Chunks are data that has been divided into different units. e.g. A paragraph is made of many sentence chunks, a sentence is made of many word chunks, an image frame in a video. By searching through chunks you can pinpoint more specifically where a match is occuring. When creating a chunk in your document use the suffix “chunk” and “chunkvector”. An example of a document with chunks:

>>> {
>>>     "_id" : "123",
>>>     "title" : "Lorem Ipsum Article",
>>>     "description" : "Lorem Ipsum is simply dummy text of the printing and typesetting industry. Lorem Ipsum has been the industry's standard dummy text ever since the 1500s, when an unknown printer took a galley of type and scrambled it to make a type specimen book. It has survived not only five centuries, but also the leap into electronic typesetting, remaining essentially unchanged.",
>>>     "description_vector_" : [1.1, 1.2, 1.3],
>>>     "description_sentence_chunk_" : [
>>>         {"sentence_id" : 0, "sentence_chunkvector_" : [0.1, 0.2, 0.3], "sentence" : "Lorem Ipsum is simply dummy text of the printing and typesetting industry."},
>>>         {"sentence_id" : 1, "sentence_chunkvector_" : [0.4, 0.5, 0.6], "sentence" : "Lorem Ipsum has been the industry's standard dummy text ever since the 1500s, when an unknown printer took a galley of type and scrambled it to make a type specimen book."},
>>>         {"sentence_id" : 2, "sentence_chunkvector_" : [0.7, 0.8, 0.9], "sentence" : "It has survived not only five centuries, but also the leap into electronic typesetting, remaining essentially unchanged."},
>>>     ]
>>> }

For combining chunk search with other search check out services.search.advanced_chunk.

Parameters
  • multivector_query (list) – Query for advance search that allows for multiple vector and field querying.

  • chunk_field (string) – Field where the array of chunked documents are.

  • chunk_scoring (string) – Scoring method for determining for ranking between document chunks.

  • chunk_page_size (int) – Size of each page of chunk results

  • chunk_page (int) – Page of the chunk results

  • approximation_depth (int) – Used for approximate search to speed up search.
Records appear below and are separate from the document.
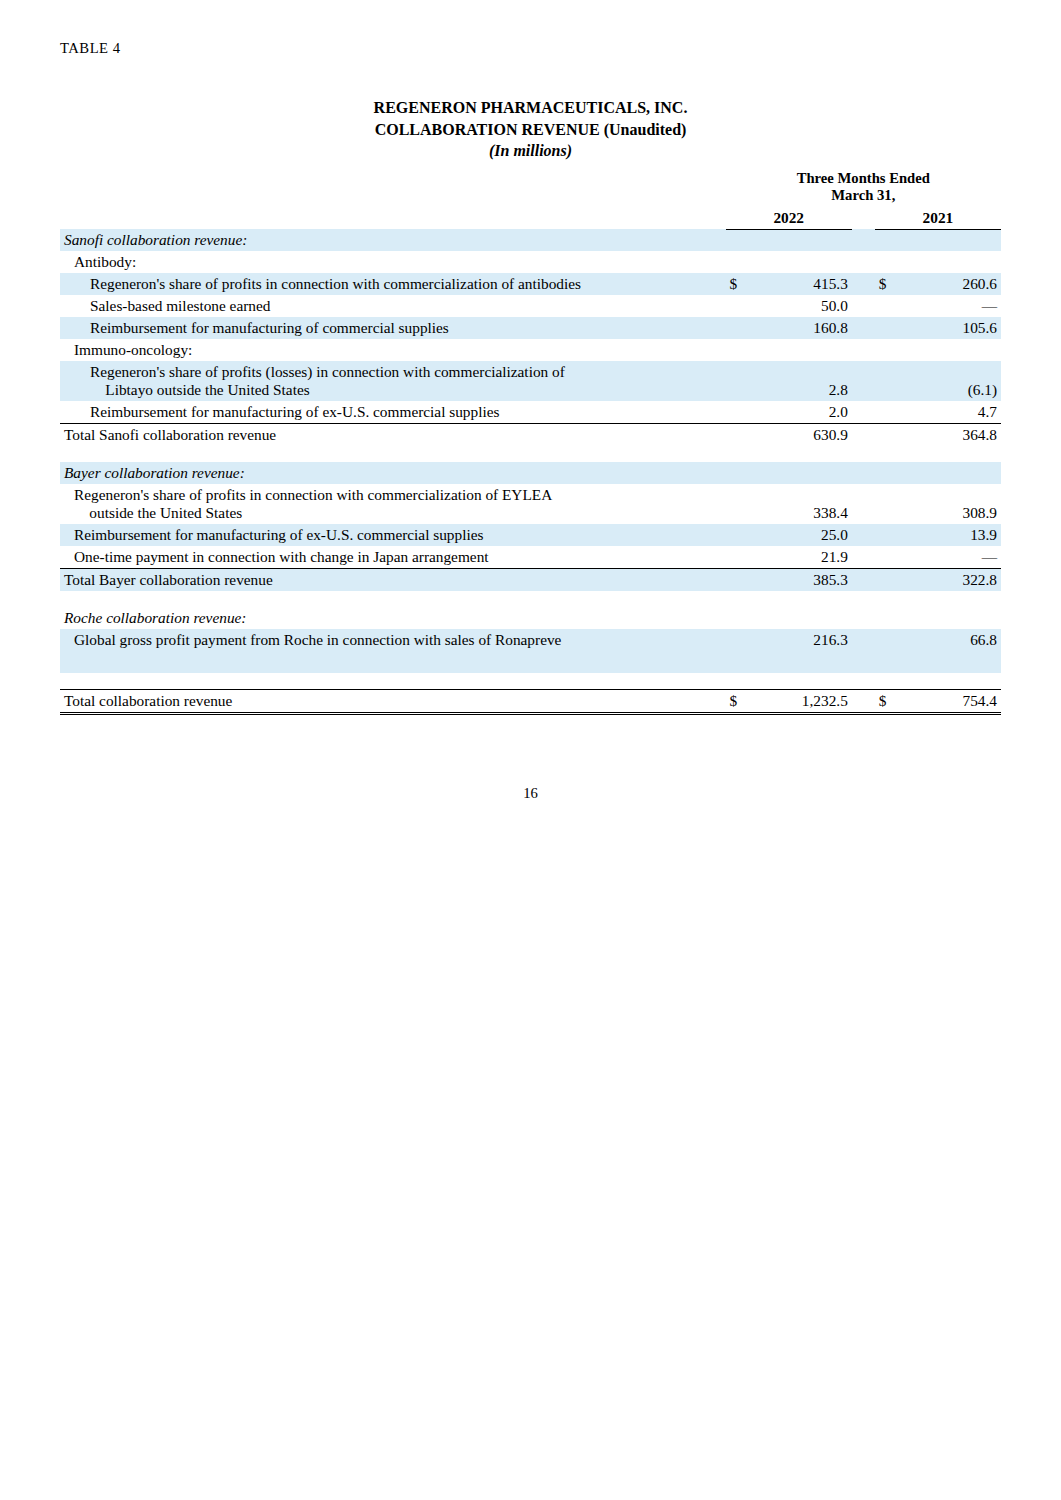TABLE 4
REGENERON PHARMACEUTICALS, INC.
COLLABORATION REVENUE (Unaudited)
(In millions)
| | Three Months Ended March 31, |
| | 2022 | | 2021 |
| Sanofi collaboration revenue: | | | | | |
| Antibody: | | | | | |
| Regeneron's share of profits in connection with commercialization of antibodies | $ | 415.3 | | $ | 260.6 |
| Sales-based milestone earned | | 50.0 | | | — |
| Reimbursement for manufacturing of commercial supplies | | 160.8 | | | 105.6 |
| Immuno-oncology: | | | | | |
| Regeneron's share of profits (losses) in connection with commercialization of Libtayo outside the United States | | 2.8 | | | (6.1) |
| Reimbursement for manufacturing of ex-U.S. commercial supplies | | 2.0 | | | 4.7 |
| Total Sanofi collaboration revenue | | 630.9 | | | 364.8 |
| Bayer collaboration revenue: | | | | | |
| Regeneron's share of profits in connection with commercialization of EYLEA outside the United States | | 338.4 | | | 308.9 |
| Reimbursement for manufacturing of ex-U.S. commercial supplies | | 25.0 | | | 13.9 |
| One-time payment in connection with change in Japan arrangement | | 21.9 | | | — |
| Total Bayer collaboration revenue | | 385.3 | | | 322.8 |
| Roche collaboration revenue: | | | | | |
| Global gross profit payment from Roche in connection with sales of Ronapreve | | 216.3 | | | 66.8 |
| Total collaboration revenue | $ | 1,232.5 | | $ | 754.4 |
16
The higher the number, faster the search but potentially less accurate.

  • sum_fields (bool) – Whether to sum the multiple vectors similarity search score as 1 or seperate

  • page_size (int) – Size of each page of results

  • page (int) – Page of the results

  • similarity_metric (string) – Similarity Metric, choose from [‘cosine’, ‘l1’, ‘l2’, ‘dp’]

  • facets (list) – Fields to include in the facets, if [] then all

  • filters (list) – Query for filtering the search results

  • min_score (int) – Minimum score for similarity metric

  • include_vector (bool) – Include vectors in the search results

  • include_count (bool) – Include the total count of results in the search results

  • asc (bool) – Whether to sort results by ascending or descending order

  • keep_search_history (bool) – Whether to store the history into Relevance. This will increase the storage costs over time.

  • hundred_scale (bool) – Whether to scale up the metric by 100

  • query (string) – What to store as the query name in the dashboard

Example

from relevanceai import Client
client = Client()
df = client.Dataset("sample")
results = df.chunk_search(
    chunk_field="_chunk_",
    multivector_query=MULTIVECTOR_QUERY
)

Multistep chunk search involves a vector search followed by chunk search, used to accelerate chunk searches or to identify context before delving into relevant chunks. e.g. Search against the paragraph vector first then sentence chunkvector after.

For more information about chunk search check out datasets.search.chunk.

For more information about vector search check out services.search.vector

Parameters
  • multivector_query (list) – Query for advance search that allows for multiple vector and field querying.

  • chunk_field (string) – Field where the array of chunked documents are.

  • chunk_scoring (string) – Scoring method for determining for ranking between document chunks.

  • chunk_page_size (int) – Size of each page of chunk results

  • chunk_page (int) – Page of the chunk results

  • approximation_depth (int) – Used for approximate search to speed up search. The higher the number, faster the search but potentially less accurate.

  • sum_fields (bool) – Whether to sum the multiple vectors similarity search score as 1 or seperate

  • page_size (int) – Size of each page of results

  • page (int) – Page of the results

  • similarity_metric (string) – Similarity Metric, choose from [‘cosine’, ‘l1’, ‘l2’, ‘dp’]

  • facets (list) – Fields to include in the facets, if [] then all

  • filters (list) – Query for filtering the search results

  • min_score (int) – Minimum score for similarity metric

  • include_vector (bool) – Include vectors in the search results

  • include_count (bool) – Include the total count of results in the search results

  • asc (bool) – Whether to sort results by ascending or descending order

  • keep_search_history (bool) – Whether to store the history into Relevance. This will increase the storage costs over time.

  • hundred_scale (bool) – Whether to scale up the metric by 100

  • first_step_multivector_query (list) – Query for advance search that allows for multiple vector and field querying.

  • first_step_page (int) – Page of the results

  • first_step_page_size (int) – Size of each page of results

  • query (string) – What to store as the query name in the dashboard

Example

from relevanceai import Client
client = Client()
df = client.Dataset("sample")
results = df.search.multistep_chunk(
    chunk_field="_chunk_",
    multivector_query=MULTIVECTOR_QUERY,
    first_step_multivector_query=FIRST_STEP_MULTIVECTOR_QUERY
)